Task input:
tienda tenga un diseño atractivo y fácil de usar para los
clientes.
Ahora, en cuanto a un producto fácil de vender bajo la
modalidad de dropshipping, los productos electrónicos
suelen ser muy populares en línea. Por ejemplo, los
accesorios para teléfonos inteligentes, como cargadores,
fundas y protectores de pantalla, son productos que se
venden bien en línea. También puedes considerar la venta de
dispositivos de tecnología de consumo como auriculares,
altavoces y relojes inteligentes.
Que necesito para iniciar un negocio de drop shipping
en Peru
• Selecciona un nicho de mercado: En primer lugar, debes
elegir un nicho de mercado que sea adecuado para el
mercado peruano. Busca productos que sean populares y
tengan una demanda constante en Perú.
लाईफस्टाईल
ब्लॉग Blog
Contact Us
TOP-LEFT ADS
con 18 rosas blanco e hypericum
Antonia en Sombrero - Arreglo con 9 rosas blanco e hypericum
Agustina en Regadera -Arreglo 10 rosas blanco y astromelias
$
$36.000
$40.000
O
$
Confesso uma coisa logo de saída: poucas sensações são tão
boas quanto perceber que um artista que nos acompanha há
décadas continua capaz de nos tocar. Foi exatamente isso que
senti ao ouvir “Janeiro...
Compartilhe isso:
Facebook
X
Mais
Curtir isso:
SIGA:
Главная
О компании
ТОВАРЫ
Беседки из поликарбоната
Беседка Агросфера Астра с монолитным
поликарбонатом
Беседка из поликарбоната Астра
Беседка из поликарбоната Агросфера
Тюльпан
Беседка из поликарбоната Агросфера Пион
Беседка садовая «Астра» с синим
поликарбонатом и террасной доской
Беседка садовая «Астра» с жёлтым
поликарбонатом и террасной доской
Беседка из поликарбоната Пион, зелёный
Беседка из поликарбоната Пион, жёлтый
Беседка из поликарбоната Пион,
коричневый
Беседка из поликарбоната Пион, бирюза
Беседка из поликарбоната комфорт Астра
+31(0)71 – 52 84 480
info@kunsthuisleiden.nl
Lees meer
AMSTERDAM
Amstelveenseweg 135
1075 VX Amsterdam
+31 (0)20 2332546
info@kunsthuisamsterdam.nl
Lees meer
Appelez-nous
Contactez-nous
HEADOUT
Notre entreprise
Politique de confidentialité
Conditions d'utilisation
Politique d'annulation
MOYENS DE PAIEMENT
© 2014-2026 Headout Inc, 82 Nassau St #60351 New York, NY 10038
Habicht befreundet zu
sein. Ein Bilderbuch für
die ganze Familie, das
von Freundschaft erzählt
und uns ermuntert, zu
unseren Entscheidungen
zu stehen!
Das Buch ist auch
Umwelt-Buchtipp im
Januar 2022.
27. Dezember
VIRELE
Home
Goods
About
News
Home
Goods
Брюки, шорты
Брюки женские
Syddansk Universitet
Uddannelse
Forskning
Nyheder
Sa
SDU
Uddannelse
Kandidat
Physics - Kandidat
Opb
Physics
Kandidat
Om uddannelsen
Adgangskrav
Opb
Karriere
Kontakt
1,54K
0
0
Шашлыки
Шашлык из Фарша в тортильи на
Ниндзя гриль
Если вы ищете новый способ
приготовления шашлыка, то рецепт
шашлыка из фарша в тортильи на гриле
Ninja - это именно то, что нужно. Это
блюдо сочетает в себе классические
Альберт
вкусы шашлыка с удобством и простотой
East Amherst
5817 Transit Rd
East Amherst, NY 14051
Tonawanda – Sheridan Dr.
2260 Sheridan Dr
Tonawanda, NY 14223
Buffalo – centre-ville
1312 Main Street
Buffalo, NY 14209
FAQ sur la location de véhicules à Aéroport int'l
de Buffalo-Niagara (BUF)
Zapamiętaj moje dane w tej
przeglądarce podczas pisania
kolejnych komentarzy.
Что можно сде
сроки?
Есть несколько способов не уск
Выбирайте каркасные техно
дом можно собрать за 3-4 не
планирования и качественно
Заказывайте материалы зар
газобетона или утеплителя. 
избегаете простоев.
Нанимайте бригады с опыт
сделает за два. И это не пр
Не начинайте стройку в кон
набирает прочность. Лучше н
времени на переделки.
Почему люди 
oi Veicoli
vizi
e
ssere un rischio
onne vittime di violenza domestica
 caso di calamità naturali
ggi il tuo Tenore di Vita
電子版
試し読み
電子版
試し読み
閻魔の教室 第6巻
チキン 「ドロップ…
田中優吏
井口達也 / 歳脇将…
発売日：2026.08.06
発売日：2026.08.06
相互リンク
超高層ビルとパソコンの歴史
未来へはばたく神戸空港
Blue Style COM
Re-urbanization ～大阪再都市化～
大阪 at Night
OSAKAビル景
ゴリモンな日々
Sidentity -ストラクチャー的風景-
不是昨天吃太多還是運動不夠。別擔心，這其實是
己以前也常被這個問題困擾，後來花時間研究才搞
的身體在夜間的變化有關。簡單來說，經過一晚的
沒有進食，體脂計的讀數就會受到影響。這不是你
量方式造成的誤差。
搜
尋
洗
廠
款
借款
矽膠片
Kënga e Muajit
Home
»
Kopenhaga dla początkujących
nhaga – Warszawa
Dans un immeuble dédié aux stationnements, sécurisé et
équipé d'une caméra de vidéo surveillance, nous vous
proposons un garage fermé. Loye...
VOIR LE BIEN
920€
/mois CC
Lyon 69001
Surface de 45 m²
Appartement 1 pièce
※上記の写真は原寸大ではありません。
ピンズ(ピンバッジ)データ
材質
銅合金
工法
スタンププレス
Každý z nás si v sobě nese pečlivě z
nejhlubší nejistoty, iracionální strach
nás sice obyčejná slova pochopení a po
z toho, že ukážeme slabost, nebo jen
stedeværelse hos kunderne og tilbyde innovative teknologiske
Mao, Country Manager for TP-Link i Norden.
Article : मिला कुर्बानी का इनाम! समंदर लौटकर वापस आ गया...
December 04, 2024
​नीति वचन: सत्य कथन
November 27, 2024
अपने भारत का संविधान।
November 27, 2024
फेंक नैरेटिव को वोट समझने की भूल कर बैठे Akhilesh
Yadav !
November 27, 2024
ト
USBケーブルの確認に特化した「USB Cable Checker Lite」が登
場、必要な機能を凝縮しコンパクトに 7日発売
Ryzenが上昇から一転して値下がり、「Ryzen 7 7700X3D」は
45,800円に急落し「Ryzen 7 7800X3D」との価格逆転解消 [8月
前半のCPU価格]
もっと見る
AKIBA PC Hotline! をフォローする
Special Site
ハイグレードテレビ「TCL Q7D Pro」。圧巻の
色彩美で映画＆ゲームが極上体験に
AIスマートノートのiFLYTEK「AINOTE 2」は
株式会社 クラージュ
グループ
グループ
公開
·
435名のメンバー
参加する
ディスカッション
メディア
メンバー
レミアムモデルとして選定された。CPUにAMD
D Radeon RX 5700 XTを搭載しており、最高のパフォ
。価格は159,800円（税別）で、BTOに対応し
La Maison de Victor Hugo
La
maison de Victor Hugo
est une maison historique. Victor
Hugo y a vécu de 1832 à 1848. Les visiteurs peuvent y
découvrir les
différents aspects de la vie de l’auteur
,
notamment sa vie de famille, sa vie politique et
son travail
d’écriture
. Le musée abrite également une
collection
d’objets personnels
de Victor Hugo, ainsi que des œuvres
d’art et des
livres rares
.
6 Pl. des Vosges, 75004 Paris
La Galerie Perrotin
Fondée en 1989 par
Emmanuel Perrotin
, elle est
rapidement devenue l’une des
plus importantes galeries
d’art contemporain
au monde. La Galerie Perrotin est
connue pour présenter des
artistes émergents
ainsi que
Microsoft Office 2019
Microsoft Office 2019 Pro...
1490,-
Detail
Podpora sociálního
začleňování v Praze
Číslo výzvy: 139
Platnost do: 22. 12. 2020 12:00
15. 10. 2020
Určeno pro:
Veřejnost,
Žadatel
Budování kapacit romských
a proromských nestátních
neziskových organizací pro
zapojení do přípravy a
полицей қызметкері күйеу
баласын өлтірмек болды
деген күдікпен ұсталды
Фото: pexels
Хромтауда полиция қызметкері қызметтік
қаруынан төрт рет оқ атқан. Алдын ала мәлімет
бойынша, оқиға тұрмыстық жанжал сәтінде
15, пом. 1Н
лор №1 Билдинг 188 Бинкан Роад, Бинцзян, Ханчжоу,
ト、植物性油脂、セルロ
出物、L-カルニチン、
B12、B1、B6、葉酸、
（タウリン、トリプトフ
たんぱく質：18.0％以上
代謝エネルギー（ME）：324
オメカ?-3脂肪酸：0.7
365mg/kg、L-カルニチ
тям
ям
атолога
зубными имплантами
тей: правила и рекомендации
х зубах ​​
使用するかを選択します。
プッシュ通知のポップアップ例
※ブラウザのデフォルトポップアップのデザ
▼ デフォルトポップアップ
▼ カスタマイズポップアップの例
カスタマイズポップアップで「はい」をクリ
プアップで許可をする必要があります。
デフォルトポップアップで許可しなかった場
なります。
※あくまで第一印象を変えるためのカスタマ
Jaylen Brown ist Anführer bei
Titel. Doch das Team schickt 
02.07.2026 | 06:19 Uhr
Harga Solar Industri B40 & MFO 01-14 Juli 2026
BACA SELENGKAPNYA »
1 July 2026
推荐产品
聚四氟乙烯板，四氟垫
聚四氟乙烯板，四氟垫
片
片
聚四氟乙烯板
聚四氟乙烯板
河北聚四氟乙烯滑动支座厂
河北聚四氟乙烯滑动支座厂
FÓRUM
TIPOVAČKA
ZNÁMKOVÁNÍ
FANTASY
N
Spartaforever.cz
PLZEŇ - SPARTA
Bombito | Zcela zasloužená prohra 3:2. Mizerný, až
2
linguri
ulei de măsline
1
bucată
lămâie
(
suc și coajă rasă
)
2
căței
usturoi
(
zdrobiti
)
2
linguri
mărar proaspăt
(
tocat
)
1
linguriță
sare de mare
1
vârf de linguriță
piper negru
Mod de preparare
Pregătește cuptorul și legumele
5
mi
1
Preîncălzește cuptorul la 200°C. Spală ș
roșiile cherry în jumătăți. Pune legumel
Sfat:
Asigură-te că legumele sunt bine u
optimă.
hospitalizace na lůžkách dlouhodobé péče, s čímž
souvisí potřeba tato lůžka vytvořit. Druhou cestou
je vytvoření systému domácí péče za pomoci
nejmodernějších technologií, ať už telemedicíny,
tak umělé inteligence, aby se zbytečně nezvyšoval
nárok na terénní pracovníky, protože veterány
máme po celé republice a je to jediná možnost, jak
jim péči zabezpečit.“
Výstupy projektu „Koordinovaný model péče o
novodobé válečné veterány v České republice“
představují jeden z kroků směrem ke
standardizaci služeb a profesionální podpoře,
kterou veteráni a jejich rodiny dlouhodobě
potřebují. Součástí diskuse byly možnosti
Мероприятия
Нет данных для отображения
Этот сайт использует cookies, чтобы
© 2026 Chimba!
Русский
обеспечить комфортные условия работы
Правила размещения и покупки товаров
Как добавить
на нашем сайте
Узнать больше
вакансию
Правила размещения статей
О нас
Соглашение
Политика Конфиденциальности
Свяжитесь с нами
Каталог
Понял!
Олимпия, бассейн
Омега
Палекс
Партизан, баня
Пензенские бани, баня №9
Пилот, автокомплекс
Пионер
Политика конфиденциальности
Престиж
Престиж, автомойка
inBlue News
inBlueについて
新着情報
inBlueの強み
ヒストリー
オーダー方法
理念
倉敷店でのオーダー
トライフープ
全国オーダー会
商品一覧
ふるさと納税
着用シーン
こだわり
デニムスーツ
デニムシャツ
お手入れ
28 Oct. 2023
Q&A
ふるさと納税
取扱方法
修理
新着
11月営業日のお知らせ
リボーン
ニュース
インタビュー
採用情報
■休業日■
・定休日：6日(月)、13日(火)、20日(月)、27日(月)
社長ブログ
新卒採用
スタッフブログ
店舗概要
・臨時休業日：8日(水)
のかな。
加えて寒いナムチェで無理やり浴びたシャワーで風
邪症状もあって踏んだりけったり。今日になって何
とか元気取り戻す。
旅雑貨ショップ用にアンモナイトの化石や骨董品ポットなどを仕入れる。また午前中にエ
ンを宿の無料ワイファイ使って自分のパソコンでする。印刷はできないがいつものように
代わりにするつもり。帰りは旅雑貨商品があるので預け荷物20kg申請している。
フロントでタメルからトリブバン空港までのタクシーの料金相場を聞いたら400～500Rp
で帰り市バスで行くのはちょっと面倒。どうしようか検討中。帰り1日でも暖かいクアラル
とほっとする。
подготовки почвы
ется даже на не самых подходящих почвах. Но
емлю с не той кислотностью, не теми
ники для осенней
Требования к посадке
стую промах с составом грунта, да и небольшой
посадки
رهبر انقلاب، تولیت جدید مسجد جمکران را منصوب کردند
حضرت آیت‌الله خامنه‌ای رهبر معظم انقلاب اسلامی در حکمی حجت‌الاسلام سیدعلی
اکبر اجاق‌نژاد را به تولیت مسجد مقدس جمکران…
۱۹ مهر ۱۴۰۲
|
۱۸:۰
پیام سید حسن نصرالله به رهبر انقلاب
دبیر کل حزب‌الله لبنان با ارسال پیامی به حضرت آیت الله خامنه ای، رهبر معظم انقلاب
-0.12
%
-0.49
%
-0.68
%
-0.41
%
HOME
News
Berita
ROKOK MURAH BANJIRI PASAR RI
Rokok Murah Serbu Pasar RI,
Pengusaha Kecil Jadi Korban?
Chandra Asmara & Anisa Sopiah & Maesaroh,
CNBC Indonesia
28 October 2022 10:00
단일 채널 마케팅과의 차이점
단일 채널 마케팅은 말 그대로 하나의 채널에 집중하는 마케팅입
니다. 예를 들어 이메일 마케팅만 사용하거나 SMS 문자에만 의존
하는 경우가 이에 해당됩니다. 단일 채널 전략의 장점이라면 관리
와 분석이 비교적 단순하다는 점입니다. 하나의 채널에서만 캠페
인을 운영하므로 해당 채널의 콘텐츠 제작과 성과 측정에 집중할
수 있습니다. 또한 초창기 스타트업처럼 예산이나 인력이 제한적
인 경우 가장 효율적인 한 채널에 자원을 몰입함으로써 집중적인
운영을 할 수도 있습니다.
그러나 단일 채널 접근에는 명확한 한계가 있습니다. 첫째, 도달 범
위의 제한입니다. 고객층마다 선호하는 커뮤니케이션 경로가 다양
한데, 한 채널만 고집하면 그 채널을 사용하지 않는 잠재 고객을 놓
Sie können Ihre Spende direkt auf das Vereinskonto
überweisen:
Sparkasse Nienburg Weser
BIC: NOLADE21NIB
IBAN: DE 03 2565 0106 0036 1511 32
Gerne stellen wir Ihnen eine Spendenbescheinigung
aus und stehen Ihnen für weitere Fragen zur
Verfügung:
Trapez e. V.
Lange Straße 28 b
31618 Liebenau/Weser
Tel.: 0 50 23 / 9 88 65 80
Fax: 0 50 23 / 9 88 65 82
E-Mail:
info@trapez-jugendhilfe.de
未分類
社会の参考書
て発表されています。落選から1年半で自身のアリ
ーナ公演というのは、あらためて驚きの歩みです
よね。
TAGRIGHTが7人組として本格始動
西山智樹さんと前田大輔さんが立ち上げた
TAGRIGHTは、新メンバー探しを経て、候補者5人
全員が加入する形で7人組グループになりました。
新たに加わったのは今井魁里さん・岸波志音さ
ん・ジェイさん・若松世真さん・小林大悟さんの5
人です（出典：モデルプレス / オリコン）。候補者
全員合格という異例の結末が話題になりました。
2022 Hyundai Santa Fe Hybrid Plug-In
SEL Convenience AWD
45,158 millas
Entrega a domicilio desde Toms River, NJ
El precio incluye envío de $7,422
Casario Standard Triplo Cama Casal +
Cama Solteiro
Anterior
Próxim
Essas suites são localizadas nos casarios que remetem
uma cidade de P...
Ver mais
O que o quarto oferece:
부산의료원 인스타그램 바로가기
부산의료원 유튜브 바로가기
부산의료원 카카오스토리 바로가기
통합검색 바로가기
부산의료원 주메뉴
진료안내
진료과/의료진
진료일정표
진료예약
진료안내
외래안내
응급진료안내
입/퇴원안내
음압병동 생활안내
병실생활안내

What to do: Retype the lines unchanged, starting at the beginning of the records and ending with the line that contains "dispositivos de tecnología", including that line.

Solution:
tienda tenga un diseño atractivo y fácil de usar para los
clientes.
Ahora, en cuanto a un producto fácil de vender bajo la
modalidad de dropshipping, los productos electrónicos
suelen ser muy populares en línea. Por ejemplo, los
accesorios para teléfonos inteligentes, como cargadores,
fundas y protectores de pantalla, son productos que se
venden bien en línea. También puedes considerar la venta de
dispositivos de tecnología de consumo como auriculares,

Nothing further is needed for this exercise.